4). New education friends.

The pandemic has brought together new actors in the community—from parents to social welfare organizations—to support children’s learning like never before.Alongside increasing recognition of the essential role of public schools, the pandemic has galvanized parts of communities that traditionally are not actively involved in children’s education. As school buildings closed, teachers began to partner with parents in ways never done before,media companies worked with education leaders, technology companies partnered with NGOs and governments and businesses and contributed to supporting children’s learning in new ways.Prior to the pandemic,schools remained open all day and were centers for community engagement, services, and problem-solving. However,this shifted in recent times and the concept of local learning ecoystems has emerged to describe learning opportunities provided through a network of collaborations among schools, community organizations, businesses, and government agencies all with a similar goal of bridging the gap. Engaging learners in diverse learning opportunities outside of school can be quite helpful in boosting the skills and academic competencies of marginalized children. One of the opportunities emerging out of the COVID-19 pandemic may just be the chance to harness the new energies and mindsets between schools and communities to work together to support children’s learning.

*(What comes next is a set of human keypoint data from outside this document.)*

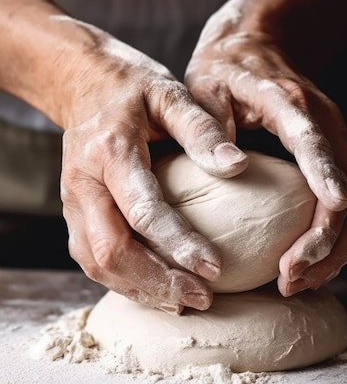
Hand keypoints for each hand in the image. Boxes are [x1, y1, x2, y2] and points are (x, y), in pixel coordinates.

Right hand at [57, 18, 247, 312]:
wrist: (82, 82)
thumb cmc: (133, 88)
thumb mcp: (170, 93)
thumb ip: (201, 130)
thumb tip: (238, 166)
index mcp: (109, 151)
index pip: (143, 212)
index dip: (178, 245)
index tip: (214, 270)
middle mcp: (83, 183)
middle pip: (110, 251)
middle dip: (157, 283)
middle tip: (202, 298)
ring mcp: (72, 201)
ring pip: (96, 263)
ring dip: (139, 290)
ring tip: (183, 301)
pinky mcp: (73, 212)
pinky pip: (92, 258)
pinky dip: (124, 280)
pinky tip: (156, 287)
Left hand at [185, 13, 346, 295]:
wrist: (254, 42)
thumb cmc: (223, 69)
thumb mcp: (205, 87)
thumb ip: (212, 125)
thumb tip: (229, 169)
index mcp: (292, 105)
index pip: (317, 146)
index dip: (325, 181)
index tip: (324, 223)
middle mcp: (327, 124)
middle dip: (329, 242)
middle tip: (292, 280)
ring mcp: (336, 140)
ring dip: (338, 248)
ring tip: (300, 282)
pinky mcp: (334, 155)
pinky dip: (337, 237)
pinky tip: (312, 261)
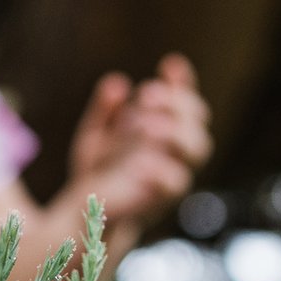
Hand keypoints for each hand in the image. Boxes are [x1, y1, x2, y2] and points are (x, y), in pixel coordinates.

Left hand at [66, 54, 211, 231]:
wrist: (81, 215)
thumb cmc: (97, 173)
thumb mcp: (96, 135)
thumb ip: (105, 110)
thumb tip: (117, 84)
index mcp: (165, 134)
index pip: (186, 104)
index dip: (183, 84)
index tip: (169, 65)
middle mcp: (174, 154)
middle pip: (198, 122)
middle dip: (178, 103)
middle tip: (147, 96)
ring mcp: (170, 176)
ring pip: (197, 149)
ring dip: (175, 129)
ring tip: (140, 123)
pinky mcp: (158, 200)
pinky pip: (173, 184)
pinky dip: (160, 169)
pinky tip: (138, 162)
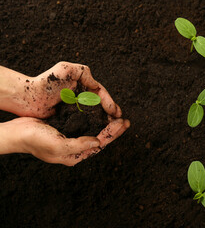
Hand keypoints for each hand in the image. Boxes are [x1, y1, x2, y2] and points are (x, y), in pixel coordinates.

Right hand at [0, 117, 128, 165]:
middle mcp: (75, 148)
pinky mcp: (66, 128)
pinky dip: (93, 118)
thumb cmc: (35, 140)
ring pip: (93, 130)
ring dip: (105, 123)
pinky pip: (84, 123)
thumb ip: (79, 145)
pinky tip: (99, 112)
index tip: (123, 123)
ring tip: (116, 116)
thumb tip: (98, 142)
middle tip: (125, 120)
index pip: (99, 144)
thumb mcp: (58, 146)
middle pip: (99, 138)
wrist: (16, 132)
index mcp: (75, 155)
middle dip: (113, 129)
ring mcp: (71, 138)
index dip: (113, 134)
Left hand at [15, 61, 121, 118]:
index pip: (101, 93)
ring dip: (105, 121)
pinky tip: (99, 132)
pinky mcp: (70, 117)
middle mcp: (82, 96)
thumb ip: (83, 72)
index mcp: (83, 85)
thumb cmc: (44, 81)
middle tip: (120, 122)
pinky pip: (85, 122)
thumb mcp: (65, 69)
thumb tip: (97, 85)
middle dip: (112, 114)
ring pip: (95, 115)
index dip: (110, 102)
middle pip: (101, 105)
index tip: (115, 112)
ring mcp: (76, 107)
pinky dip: (94, 126)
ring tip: (114, 128)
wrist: (26, 97)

While we envision powered-up schools after COVID-19 using technology in these four ways to improve learning,it is necessary to emphasize the need to support educators to embrace the comparative advantages of technology. Without involving and supporting educators in innovation, efforts will not be sustainable over time. Indeed, throughout the global school closures, we have seen the heroic efforts of educators, many of whom are in poor communities with limited ed-tech resources, and yet have innovated to continue engaging students in learning even with little support from parents at home.
However the limited engagement with parents and families should come as no surprise given that before the COVID-19 pandemic, the topic of parent engagement occupied a relatively marginal place in the education discussions. But the coronavirus pandemic has put the topic of engagement with parents and families at the center of today’s education debates, and education leaders across the globe are finding out just what powerful allies parents can be in their children’s learning—including parents from the most marginalized communities. New ways are emerging of partnering with parents and families that provide real promise for supporting children’s learning in and out of school over the long term.

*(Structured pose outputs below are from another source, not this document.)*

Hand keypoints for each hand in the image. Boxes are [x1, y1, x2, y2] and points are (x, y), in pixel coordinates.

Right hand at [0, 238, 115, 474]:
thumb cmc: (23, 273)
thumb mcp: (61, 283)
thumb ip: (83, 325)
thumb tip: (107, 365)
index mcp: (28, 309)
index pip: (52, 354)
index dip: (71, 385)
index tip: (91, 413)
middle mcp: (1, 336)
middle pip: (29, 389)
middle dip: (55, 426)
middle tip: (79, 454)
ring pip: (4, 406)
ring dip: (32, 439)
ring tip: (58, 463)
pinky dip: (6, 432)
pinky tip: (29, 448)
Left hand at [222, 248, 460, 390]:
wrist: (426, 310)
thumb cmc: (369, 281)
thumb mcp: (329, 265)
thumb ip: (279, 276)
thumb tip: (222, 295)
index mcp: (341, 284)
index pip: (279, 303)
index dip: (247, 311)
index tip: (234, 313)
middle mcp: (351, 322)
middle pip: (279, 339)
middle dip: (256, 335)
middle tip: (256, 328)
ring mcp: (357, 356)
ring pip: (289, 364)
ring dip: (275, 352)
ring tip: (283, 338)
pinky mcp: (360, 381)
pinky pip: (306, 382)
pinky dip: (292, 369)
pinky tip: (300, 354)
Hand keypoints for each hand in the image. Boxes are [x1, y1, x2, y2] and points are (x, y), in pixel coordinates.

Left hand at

When a respectful relationship among parents, teachers, families, and schools is at the center of engagement activities, powerful support to children’s learning can occur. The nature of the invitation and the relationship is what is so essential to bringing parents on board.

In conclussion,it is important to acknowledge that emerging from this global pandemic with a stronger  education system is an ambitious vision, and one that will require both financial and human resources. But
articulating such a vision is essential, and that amid the myriad of decisions education leaders are making every day, it can guide the future. With the dire consequences of the pandemic hitting the most vulnerable young people the hardest, it is tempting to revert to a global education narrative that privileges access to school above all else. This, however, would be a mistake. There are enough examples of education innovations that provide access to relevant learning for those in and out of a school building to set our sights higher. A powered-up public school in every community is what the world’s children deserve, and indeed is possible if all stakeholders can collectively work together to harness the opportunities presented by this crisis to truly leapjump education forward.